Did they find foreign interference or troll farms? What they found was even worse: a media ecosystem that is failing Australia's liberal democracy. Plus, says Graham, "yes" campaigners play right into the hands of the "no" campaign.
"While attempting to debunk and criticise misinformation, vote 'yes' campaigners online unwittingly draw attention to and amplify it."
I have done my best to avoid writing about the Voice because who wants to hear from an old beige woman about the referendum?
Anyhow, here goes. I've read books about the Voice and listened to countless speeches. I will vote "yes" because Indigenous disadvantage is shockingly entrenched in Australia - and it became even worse during the Coalition reign of 2013 to 2022.
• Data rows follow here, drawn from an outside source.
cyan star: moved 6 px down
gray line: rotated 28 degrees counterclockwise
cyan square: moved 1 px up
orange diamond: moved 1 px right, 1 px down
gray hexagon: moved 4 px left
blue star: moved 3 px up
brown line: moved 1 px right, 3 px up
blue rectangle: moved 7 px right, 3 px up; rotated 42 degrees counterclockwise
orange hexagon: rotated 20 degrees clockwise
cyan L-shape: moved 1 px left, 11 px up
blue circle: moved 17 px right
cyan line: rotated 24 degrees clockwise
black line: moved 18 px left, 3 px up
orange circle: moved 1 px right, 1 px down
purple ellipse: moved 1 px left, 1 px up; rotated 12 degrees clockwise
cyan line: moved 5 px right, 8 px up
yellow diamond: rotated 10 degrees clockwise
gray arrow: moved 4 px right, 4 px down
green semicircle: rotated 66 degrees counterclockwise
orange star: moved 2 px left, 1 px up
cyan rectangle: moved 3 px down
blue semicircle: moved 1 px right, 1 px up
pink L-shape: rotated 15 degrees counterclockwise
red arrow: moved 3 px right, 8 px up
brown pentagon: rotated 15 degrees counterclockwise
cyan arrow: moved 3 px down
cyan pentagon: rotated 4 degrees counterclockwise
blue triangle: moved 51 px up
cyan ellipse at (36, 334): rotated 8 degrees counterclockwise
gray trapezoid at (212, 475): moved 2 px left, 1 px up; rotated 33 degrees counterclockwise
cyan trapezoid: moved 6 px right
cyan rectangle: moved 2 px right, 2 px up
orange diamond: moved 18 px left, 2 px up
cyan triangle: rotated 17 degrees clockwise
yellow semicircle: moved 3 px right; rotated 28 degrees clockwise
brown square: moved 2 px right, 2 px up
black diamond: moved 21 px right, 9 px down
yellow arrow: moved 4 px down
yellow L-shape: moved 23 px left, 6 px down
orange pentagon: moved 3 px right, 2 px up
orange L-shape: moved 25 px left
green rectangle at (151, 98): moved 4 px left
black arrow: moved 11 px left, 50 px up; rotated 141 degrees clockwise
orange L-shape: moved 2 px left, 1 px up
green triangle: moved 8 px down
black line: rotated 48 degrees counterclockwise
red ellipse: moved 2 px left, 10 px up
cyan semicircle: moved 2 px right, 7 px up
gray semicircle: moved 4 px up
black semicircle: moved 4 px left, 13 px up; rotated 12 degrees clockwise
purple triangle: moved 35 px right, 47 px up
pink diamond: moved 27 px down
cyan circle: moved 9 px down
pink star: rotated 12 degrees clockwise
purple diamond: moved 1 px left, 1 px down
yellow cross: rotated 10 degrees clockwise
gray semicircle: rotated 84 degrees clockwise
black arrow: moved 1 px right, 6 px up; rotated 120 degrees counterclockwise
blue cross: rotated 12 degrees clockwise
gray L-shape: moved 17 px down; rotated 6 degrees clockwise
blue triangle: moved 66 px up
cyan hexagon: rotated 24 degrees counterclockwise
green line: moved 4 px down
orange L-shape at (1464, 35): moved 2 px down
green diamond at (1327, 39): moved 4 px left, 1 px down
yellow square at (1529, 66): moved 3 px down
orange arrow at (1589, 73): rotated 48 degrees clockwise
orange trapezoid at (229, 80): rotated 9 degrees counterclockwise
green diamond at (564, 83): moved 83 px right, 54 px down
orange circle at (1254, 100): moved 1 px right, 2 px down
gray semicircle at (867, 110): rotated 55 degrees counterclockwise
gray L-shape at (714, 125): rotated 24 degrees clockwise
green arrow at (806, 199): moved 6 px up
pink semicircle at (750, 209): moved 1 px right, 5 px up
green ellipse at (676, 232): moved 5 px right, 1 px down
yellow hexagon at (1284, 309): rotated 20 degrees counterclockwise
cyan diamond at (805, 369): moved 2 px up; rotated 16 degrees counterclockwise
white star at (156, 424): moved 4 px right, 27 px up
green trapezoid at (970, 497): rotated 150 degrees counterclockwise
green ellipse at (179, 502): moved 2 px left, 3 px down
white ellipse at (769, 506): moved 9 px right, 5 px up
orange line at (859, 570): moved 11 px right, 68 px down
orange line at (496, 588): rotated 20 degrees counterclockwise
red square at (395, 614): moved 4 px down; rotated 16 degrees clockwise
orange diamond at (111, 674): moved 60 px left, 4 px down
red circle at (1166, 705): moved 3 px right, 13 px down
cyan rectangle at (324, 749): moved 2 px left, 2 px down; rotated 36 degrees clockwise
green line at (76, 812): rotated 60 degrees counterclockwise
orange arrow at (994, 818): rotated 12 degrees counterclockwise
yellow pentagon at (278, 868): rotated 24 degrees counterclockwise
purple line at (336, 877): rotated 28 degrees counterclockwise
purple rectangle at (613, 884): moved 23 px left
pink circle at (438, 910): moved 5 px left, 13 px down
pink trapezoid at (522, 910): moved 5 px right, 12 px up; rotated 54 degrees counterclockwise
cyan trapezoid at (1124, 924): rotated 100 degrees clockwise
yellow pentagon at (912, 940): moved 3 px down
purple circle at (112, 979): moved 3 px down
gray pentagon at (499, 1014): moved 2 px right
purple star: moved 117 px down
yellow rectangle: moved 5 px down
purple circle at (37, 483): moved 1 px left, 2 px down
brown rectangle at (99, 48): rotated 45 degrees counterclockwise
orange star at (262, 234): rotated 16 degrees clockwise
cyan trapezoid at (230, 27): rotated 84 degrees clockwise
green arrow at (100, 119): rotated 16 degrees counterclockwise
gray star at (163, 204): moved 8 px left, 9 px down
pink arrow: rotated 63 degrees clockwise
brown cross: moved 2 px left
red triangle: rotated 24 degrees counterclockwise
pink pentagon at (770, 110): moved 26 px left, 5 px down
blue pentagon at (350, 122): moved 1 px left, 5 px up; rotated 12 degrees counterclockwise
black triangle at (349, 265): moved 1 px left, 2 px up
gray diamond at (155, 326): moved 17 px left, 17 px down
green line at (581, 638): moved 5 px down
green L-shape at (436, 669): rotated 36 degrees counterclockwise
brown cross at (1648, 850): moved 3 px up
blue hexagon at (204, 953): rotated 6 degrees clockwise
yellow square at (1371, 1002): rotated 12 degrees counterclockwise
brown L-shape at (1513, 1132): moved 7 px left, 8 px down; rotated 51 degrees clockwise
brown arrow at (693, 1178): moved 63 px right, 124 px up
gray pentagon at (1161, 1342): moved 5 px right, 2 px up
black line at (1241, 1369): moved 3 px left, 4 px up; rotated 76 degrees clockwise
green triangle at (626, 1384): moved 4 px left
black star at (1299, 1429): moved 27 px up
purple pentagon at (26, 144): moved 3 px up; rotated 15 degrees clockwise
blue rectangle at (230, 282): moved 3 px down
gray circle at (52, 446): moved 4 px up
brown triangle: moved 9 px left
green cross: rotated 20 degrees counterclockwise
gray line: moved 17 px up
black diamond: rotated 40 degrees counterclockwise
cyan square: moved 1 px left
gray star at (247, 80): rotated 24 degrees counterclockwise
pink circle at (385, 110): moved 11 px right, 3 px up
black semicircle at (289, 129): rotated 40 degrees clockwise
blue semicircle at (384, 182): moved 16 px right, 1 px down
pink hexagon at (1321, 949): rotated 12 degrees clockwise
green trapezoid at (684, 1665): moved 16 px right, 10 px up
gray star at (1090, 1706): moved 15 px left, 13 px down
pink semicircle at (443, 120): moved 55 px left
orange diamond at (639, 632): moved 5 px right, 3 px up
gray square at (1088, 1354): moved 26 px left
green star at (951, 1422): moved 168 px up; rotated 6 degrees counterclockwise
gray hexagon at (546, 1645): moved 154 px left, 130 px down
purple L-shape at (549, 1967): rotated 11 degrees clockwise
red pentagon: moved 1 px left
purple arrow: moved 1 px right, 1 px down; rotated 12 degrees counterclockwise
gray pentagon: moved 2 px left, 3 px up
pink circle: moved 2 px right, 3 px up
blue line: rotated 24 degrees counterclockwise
While I am thrilled that there are more Indigenous parliamentarians, they belong to a range of parties, including the Liberal Party which did not do one effing thing for Indigenous people during its time in office. It cut, cut, cut.
Weirdly, once upon a time, Liberals supported an Indigenous Voice to Parliament. Dutton's rendition of the Voice is one which is for voices from regional and rural Australia but there seems to be no way for those to connect with decision-makers. And then, he plans to hold a second referendum if this one fails.
A few months ago, I would have sworn on my mother's grave that the Voice referendum would pass. Since then, we have seen the "yes" vote plunging.
Why? Because Dutton and allies have done nothing but campaign relentlessly against the Voice. He has built a network of liars and deceivers, he's enabled the spiteful and the mean, he's accepted campaigning assistance from unFair Australia and from the other hideous iterations of anti-Voice campaigning.
Is he a bad person at the core? Maybe too early to tell - but he's certainly enabled and encouraged our worst selves by spreading lies and deception about the Voice to Parliament.
As the University of Adelaide's Fielding writes in her report: "The one-sided commentary is not only advocating for 'no' in an overt political campaign against the Voice, but is also doing so using misinformation and stoking racial hatred, which is undermining the public's access to accurate information about the Voice referendum.
"There is little doubt this is fuelling racial division and hatred towards Indigenous 'yes' advocates, and Indigenous people more widely."
So what of those writing for News Corporation who aren't pushing the "no" line? Chris Kenny is the lead author, says Fielding. Her analysis shows he's written thousands of words supporting the Voice.
Strangely Joe Hildebrand is missing from the list of commentators - I had a quick look myself and the man has written thousands and thousands of words supporting the Voice - but it looks like only a few appeared in the period of time Fielding's research took place.
They are both copping a hiding on social media channels for their efforts of support. I have no idea whether the numerous accounts bollocking Kenny, who has supported the Voice since 2015, are real people (I doubt it) but kudos to him for standing up to them and keeping going.
Of course, it would be lovely just to be able to lay the blame at the feet of the Coalition. Sadly, that's not possible. We all know that changing the constitution is hard and we also know that Labor has not done its best possible job of sharing information on the Voice. It appears to freak out every time it has to do something bold and beautiful. Same this time.
As Fielding says, "This is the Labor Party stock in trade. They put up really hopeful policies and get surprised when they are torn down by scare campaigns and misinformation."
My own hope is that this concentration of "no" commentary is about as successful as the Courier-Mail's attempts to destroy Palaszczuk back in the day. In other words, not very.
- Jenna Price is a regular columnist and a visiting fellow at the Australian National University.